Al Lettore (C. Baudelaire)
I nostri peccati sono testardi, vili i nostri pentimenti; ci facciamo pagare lautamente le nostre confessioni e ritorniamo gai pel sentiero melmoso, convinti d'aver lavato con lagrime miserevoli tutte le nostre macchie.
È Satana Trismegisto che culla a lungo sul cuscino del male il nostro spirito stregato, svaporando, dotto chimico, il ricco metallo della nostra volontà.
Il Diavolo regge i fili che ci muovono! Gli oggetti ripugnanti ci affascinano; ogni giorno discendiamo d'un passo verso l'Inferno, senza provare orrore, attraversando tenebre mefitiche.
Come un vizioso povero che bacia e tetta il seno martoriato d'un'antica puttana, noi al volo rubiamo un piacere clandestino e lo spremiamo con forza, quasi fosse una vecchia arancia.
Serrato, brulicante come un milione di vermi, un popolo di demoni gavazza nei nostri cervelli, e quando respiriamo, la morte ci scende nei polmoni quale un fiume invisibile dai cupi lamenti.
Se lo stupro, il veleno, il pugnale, l'incendio, non hanno ancora ricamato con le loro forme piacevoli il canovaccio banale dei nostri miseri destini, è perché non abbiamo, ahimé, un'anima sufficientemente ardita.

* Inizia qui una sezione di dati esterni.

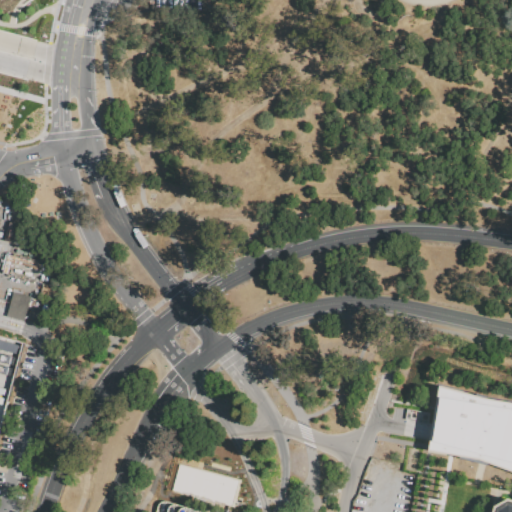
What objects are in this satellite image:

Ma in mezzo agli sciacalli, le pantere, le cagne, le scimmie, gli scorpioni, gli avvoltoi, i serpenti, fra i mostri che guaiscono, urlano, grugniscono entro il serraglio infame dei nostri vizi,
uno ve n'è, più laido, più cattivo, più immondo. Sebbene non faccia grandi gesti, né lanci acute strida, ridurrebbe volentieri la terra a una rovina e in un solo sbadiglio ingoierebbe il mondo.
È la Noia! L'occhio gravato da una lagrima involontaria, sogna patiboli fumando la sua pipa. Tu lo conosci, lettore, questo mostro delicato - tu, ipocrita lettore - mio simile e fratello!